Exercise prompt |
Write out the passage from "Further details of" to "mode of action." in the text on sonlicromanol below.

Extract to read |
KHENERGYZE is a double-blind, randomised, placebo-controlled, multi-centre, three-way cross-over study examining cognitive function in adult patients with a specific genetically confirmed DNA mutation in the mitochondrial transfer RNALeu(UUR) (MT-TL1m.3243A>G). This mutation is responsible for MELAS spectrum disorders, including MELAS (mitochondrial encephalomyopathy, lactic acidosis, and stroke-like episodes), MIDD (maternally inherited diabetes and deafness) syndromes, and mixed phenotypes.
Sonlicromanol’s development programme also includes two other ongoing clinical studies: the KHENEREXT Phase IIb open label extension study, examining the long-term safety and efficacy of sonlicromanol in adult patients who have completed the KHENERGYZE study, and the KHENERGYC Phase II study in children.
Further details of the KHENERGYZE study are available on clinicaltrials.gov.
Contacts:
Khondrion BV
Prof. Dr. Jan Smeitink, CEO
E-mail: info@khondrion.com
Tel: +31-24-7635000
www.khondrion.com
Consilium Strategic Communications
Mary-Jane Elliott, David Daley, Melissa Gardiner
E-mail: khondrion@consilium-comms.com
Tel: +44 20 3709 5700
About Khondrion
Khondrion is a clinical stage biopharmaceutical company developing therapies for patients with inherited mitochondrial diseases. Based on proprietary science and a deep biological understanding of mitochondrial dysfunction, the company is advancing its lead drug candidate sonlicromanol, a first-in-class, oral small molecule targeting key underlying mechanisms of mitochondrial disease based on the drug’s unique triple mode of action.
One of the most advanced disease-modifying drug candidates for mitochondrial disease in development, sonlicromanol is currently being tested in a Phase IIb trial and a 12-month open-label extension study in adult patients with MELAS (mitochondrial encephalomyopathy, lactic acidosis, and stroke-like episodes) spectrum disorders, as well as in a 6-month Phase II study in children with genetically confirmed primary mitochondrial diseases and who suffer from motor symptoms. The compound has been granted orphan drug designations for the treatment of MELAS, Leigh disease and patients with maternally inherited diabetes and deafness (MIDD) in Europe, and for all inherited mitochondrial respiratory chain disorders in the US. It has also been granted a Rare Pediatric Disease designation in the US for the treatment of MELAS. Sonlicromanol and other compounds from Khondrion’s proprietary library have the potential to be developed for a wide range of diseases and conditions with the aim of benefiting patients whose daily lives are severely impacted by mitochondrial impairment.

Saved data entries
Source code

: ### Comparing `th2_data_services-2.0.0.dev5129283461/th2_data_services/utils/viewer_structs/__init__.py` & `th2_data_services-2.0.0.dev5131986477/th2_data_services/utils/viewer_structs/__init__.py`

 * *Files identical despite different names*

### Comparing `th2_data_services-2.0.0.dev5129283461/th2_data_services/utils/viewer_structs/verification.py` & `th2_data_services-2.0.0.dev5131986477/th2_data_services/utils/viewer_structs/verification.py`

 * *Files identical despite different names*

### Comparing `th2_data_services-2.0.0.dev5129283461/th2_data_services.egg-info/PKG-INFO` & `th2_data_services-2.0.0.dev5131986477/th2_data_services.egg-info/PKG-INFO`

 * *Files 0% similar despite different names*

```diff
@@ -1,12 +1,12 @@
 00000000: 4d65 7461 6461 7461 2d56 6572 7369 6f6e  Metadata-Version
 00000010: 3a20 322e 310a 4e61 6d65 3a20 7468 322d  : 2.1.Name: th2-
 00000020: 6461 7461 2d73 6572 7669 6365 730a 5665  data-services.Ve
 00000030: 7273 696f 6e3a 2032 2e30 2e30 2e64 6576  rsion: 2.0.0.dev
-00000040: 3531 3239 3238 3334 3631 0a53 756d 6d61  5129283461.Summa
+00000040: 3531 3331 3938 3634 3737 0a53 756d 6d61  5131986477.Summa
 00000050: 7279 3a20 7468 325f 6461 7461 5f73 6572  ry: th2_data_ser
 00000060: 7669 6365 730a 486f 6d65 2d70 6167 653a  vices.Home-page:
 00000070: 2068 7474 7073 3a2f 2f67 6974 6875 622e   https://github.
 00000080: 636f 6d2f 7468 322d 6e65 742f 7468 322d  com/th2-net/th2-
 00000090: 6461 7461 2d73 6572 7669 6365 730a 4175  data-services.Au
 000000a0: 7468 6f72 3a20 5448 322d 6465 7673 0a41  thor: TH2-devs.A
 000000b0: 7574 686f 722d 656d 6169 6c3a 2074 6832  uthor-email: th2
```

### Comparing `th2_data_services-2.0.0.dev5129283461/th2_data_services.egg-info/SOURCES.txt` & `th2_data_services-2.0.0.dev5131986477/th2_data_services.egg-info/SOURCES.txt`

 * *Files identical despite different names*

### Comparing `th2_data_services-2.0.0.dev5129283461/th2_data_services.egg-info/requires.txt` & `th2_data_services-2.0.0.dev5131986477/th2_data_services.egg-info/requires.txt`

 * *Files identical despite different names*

Solution |
Further details of the KHENERGYZE study are available on clinicaltrials.gov.
Contacts:
Khondrion BV
Prof. Dr. Jan Smeitink, CEO
E-mail: info@khondrion.com
Tel: +31-24-7635000
www.khondrion.com
Consilium Strategic Communications
Mary-Jane Elliott, David Daley, Melissa Gardiner
E-mail: khondrion@consilium-comms.com
Tel: +44 20 3709 5700
About Khondrion
Khondrion is a clinical stage biopharmaceutical company developing therapies for patients with inherited mitochondrial diseases. Based on proprietary science and a deep biological understanding of mitochondrial dysfunction, the company is advancing its lead drug candidate sonlicromanol, a first-in-class, oral small molecule targeting key underlying mechanisms of mitochondrial disease based on the drug’s unique triple mode of action.